-- Assignment --
Check each line of the listing below for the string "Many", then copy every line that has it.

-- Dataset records --
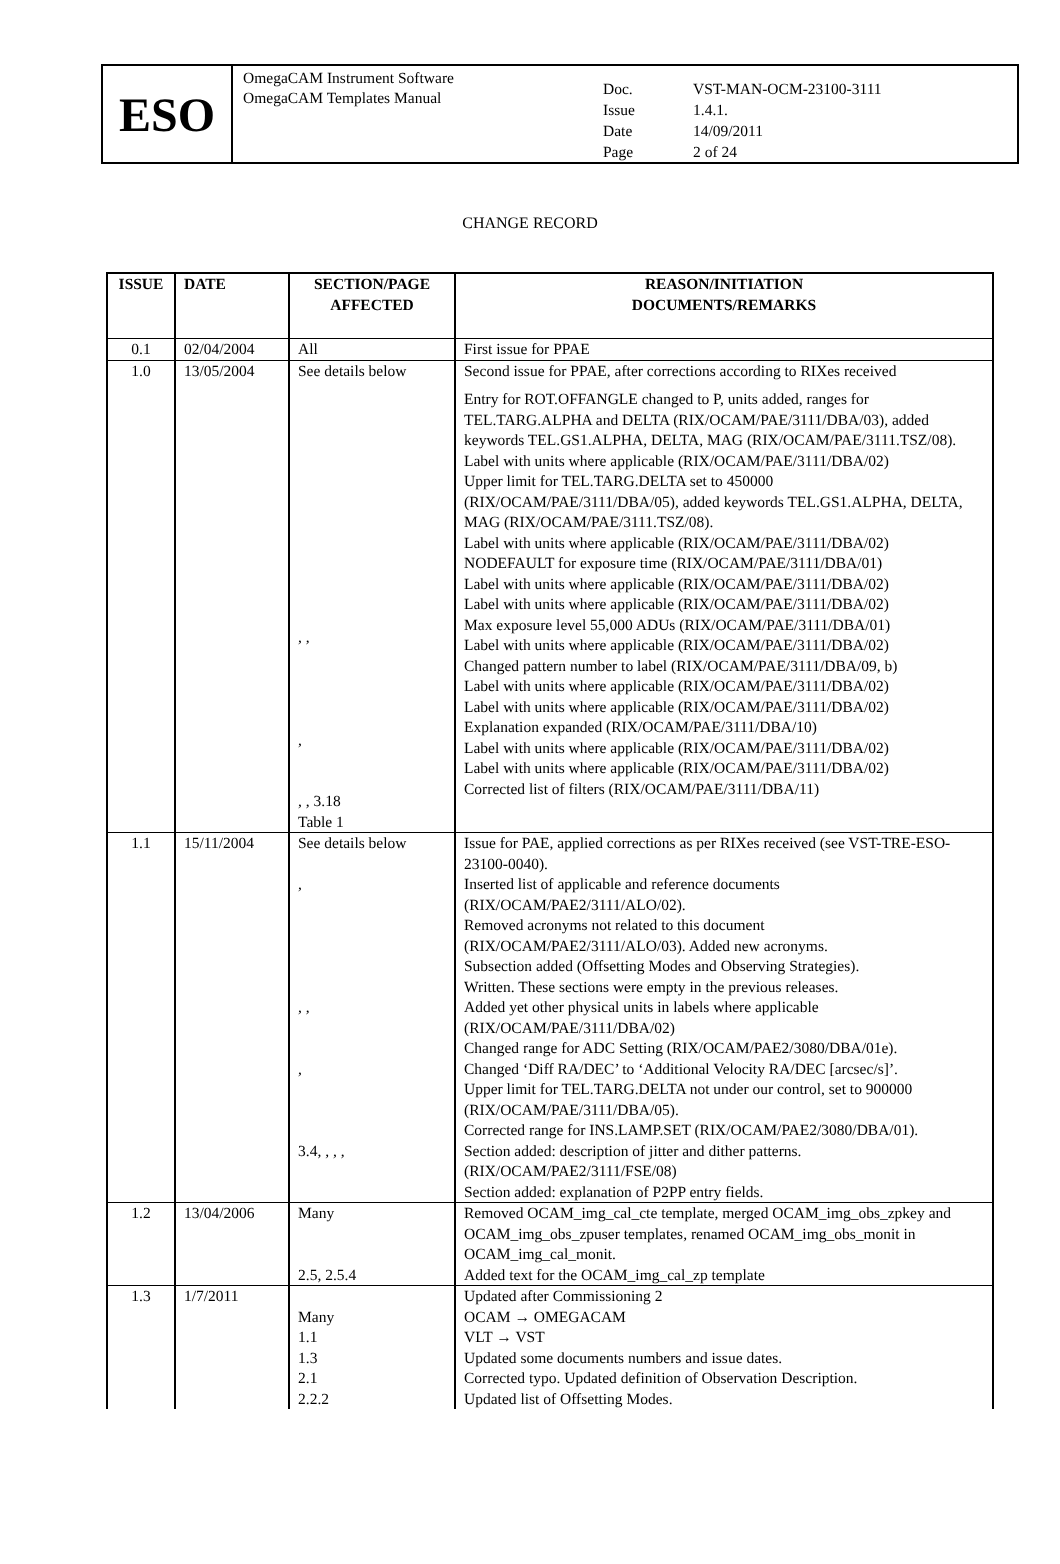ESO
OmegaCAM Instrument Software
OmegaCAM Templates Manual
Doc. VST-MAN-OCM-23100-3111 Issue 1.4.1. Date 14/09/2011 Page 2 of 24
CHANGE RECORD
| ISSUE | DATE | SECTION/PAGE AFFECTED | REASON/INITIATION DOCUMENTS/REMARKS |
| --- | --- | --- | --- |
| 0.1 | 02/04/2004 | All | First issue for PPAE |
| 1.0 | 13/05/2004 | See details below , , , , , 3.18 Table 1 | Second issue for PPAE, after corrections according to RIXes received Entry for ROT.OFFANGLE changed to P, units added, ranges for TEL.TARG.ALPHA and DELTA (RIX/OCAM/PAE/3111/DBA/03), added keywords TEL.GS1.ALPHA, DELTA, MAG (RIX/OCAM/PAE/3111.TSZ/08). Label with units where applicable (RIX/OCAM/PAE/3111/DBA/02) Upper limit for TEL.TARG.DELTA set to 450000 (RIX/OCAM/PAE/3111/DBA/05), added keywords TEL.GS1.ALPHA, DELTA, MAG (RIX/OCAM/PAE/3111.TSZ/08). Label with units where applicable (RIX/OCAM/PAE/3111/DBA/02) NODEFAULT for exposure time (RIX/OCAM/PAE/3111/DBA/01) Label with units where applicable (RIX/OCAM/PAE/3111/DBA/02) Label with units where applicable (RIX/OCAM/PAE/3111/DBA/02) Max exposure level 55,000 ADUs (RIX/OCAM/PAE/3111/DBA/01) Label with units where applicable (RIX/OCAM/PAE/3111/DBA/02) Changed pattern number to label (RIX/OCAM/PAE/3111/DBA/09, b) Label with units where applicable (RIX/OCAM/PAE/3111/DBA/02) Label with units where applicable (RIX/OCAM/PAE/3111/DBA/02) Explanation expanded (RIX/OCAM/PAE/3111/DBA/10) Label with units where applicable (RIX/OCAM/PAE/3111/DBA/02) Label with units where applicable (RIX/OCAM/PAE/3111/DBA/02) Corrected list of filters (RIX/OCAM/PAE/3111/DBA/11) |
| 1.1 | 15/11/2004 | See details below , , , , 3.4, , , , | Issue for PAE, applied corrections as per RIXes received (see VST-TRE-ESO-23100-0040). Inserted list of applicable and reference documents (RIX/OCAM/PAE2/3111/ALO/02). Removed acronyms not related to this document (RIX/OCAM/PAE2/3111/ALO/03). Added new acronyms. Subsection added (Offsetting Modes and Observing Strategies). Written. These sections were empty in the previous releases. Added yet other physical units in labels where applicable (RIX/OCAM/PAE/3111/DBA/02) Changed range for ADC Setting (RIX/OCAM/PAE2/3080/DBA/01e). Changed ‘Diff RA/DEC’ to ‘Additional Velocity RA/DEC [arcsec/s]’. Upper limit for TEL.TARG.DELTA not under our control, set to 900000 (RIX/OCAM/PAE/3111/DBA/05). Corrected range for INS.LAMP.SET (RIX/OCAM/PAE2/3080/DBA/01). Section added: description of jitter and dither patterns. (RIX/OCAM/PAE2/3111/FSE/08) Section added: explanation of P2PP entry fields. |
| 1.2 | 13/04/2006 | Many 2.5, 2.5.4 | Removed OCAM_img_cal_cte template, merged OCAM_img_obs_zpkey and OCAM_img_obs_zpuser templates, renamed OCAM_img_obs_monit in OCAM_img_cal_monit. Added text for the OCAM_img_cal_zp template |
| 1.3 | 1/7/2011 | Many 1.1 1.3 2.1 2.2.2 | Updated after Commissioning 2 OCAM → OMEGACAM VLT → VST Updated some documents numbers and issue dates. Corrected typo. Updated definition of Observation Description. Updated list of Offsetting Modes. |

-- Response to the exercise --
| 1.2 | 13/04/2006 | Many 2.5, 2.5.4 | Removed OCAM_img_cal_cte template, merged OCAM_img_obs_zpkey and OCAM_img_obs_zpuser templates, renamed OCAM_img_obs_monit in OCAM_img_cal_monit. Added text for the OCAM_img_cal_zp template |
| 1.3 | 1/7/2011 | Many 1.1 1.3 2.1 2.2.2 | Updated after Commissioning 2 OCAM → OMEGACAM VLT → VST Updated some documents numbers and issue dates. Corrected typo. Updated definition of Observation Description. Updated list of Offsetting Modes. |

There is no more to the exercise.